Le travail se fait également à partir de demandes d’écoles de la ville de Marseille. Le saxophoniste Fred Pichot part à la rencontre des élèves de certains établissements pour leur présenter un conte autour de l’écologie et du Jazz. Ce musicien fut déjà l’initiative des « Impatients du Jazz », un projet sensibilisant les personnes handicapées.
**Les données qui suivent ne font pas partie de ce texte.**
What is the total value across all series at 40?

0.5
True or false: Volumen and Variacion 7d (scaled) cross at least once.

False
L’expérience s’était déroulée en 2015 avec entre autres Erik Truffaz, Cyril Benhamou, au centre Valvert Hôpital Psychiatrique Marseillais.
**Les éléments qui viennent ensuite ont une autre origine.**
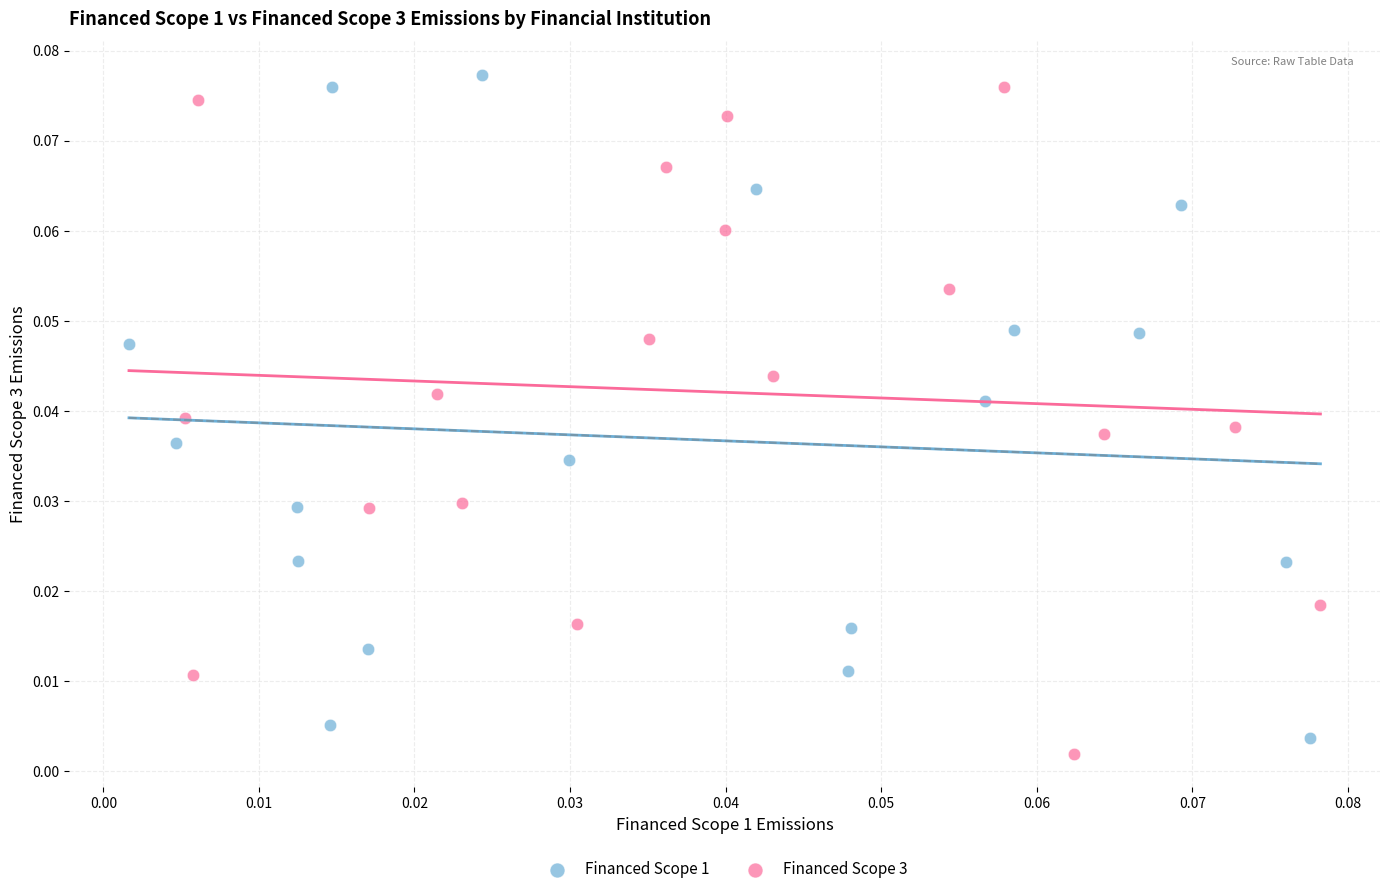

Which series contains the highest Y value?

Financed Scope 1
Plusieurs fois au cours de l’entretien, Hugues Kieffer insiste sur l’importance de la co-construction avec les acteurs et sur le bon usage de l’argent public.
Les deniers publics doivent être utilisés pour mener des projets attrayants, comme l’éveil des enfants ou le partage de la flamme du Jazz dans les prisons.
En dehors du Festival qui a lieu en juillet, les artistes jouent dans des lieux de la Métropole et du Département.
Ce travail d’équipe avec des villes comme Istres ou Aubagne est très important.
Toujours dans cette perspective de projets, « on regarde les côuts, on structure et on trouve des moyens », auprès de ces collectivités territoriales d’autres partenaires, afin de trouver des actions supplémentaires à mener.
Des artistes qui ne sont pas programmés sur la scène du Festival jouent sur les scènes d’autres villes du département dans le cadre de concerts gratuits. Cette initiative commence d’ailleurs cette année.
Hugues Kieffer nous raconte quelques pépites, à travers une petite séquence rétrospective sur l’ensemble des années de Festival.
Il nous expose quelques souvenirs personnels de concerts exceptionnels.
Ahmad Jamal en 2012 était venu jouer à l’Opéra, le pianiste Cubain Omar Sosa l’ a subjugué. Il se souvient des concerts du trompettiste Ibrahim Maalouf et aussi des venues d’Erik Truffaz, personnalités qui accompagnent le Festival depuis le début.
L’évocation de Sonny Rollins en 2012 est un souvenir exceptionnel que nous partageons lors de l’échange.
Nous parlons du seul concert annulé pour cause de pluie, celui de Chick Corea en 2013.
Face au temps capricieux, il nous raconte que le saxophoniste Guillaume Perret prévu pour la première partie, joua à la Criée et que le pianiste Américain se rendit au sein du Théâtre pour voir son concert.
Marc Ribot guitariste atypique, fit un concert en solo au Musée Cantini en 2018.
Le saxophoniste Thomas de Pourquery diriga 100 musiciens et choristes sur les marches du Stade Vélodrome. Les répétitions étaient déjà grandioses, le concert fut d’une « puissance magnifique ».
Comme partenariat supplémentaire et pour illustrer le fait que l’équipe du Festival ne s’arrête pas d’organiser des projets, elle réalise au mois de juin avec la Bibliothèque de l’Alcazar, une exposition sur la Bande Dessinée et le Jazz.
Sans relâche, l’équipe du FJ5 recherche toujours des nouvelles idées, avec toujours à l’esprit, la construction de passerelles artistiques.
Remerciements à Hugues Kieffer pour sa disponibilité lors de l’entretien du 16 mai 2022.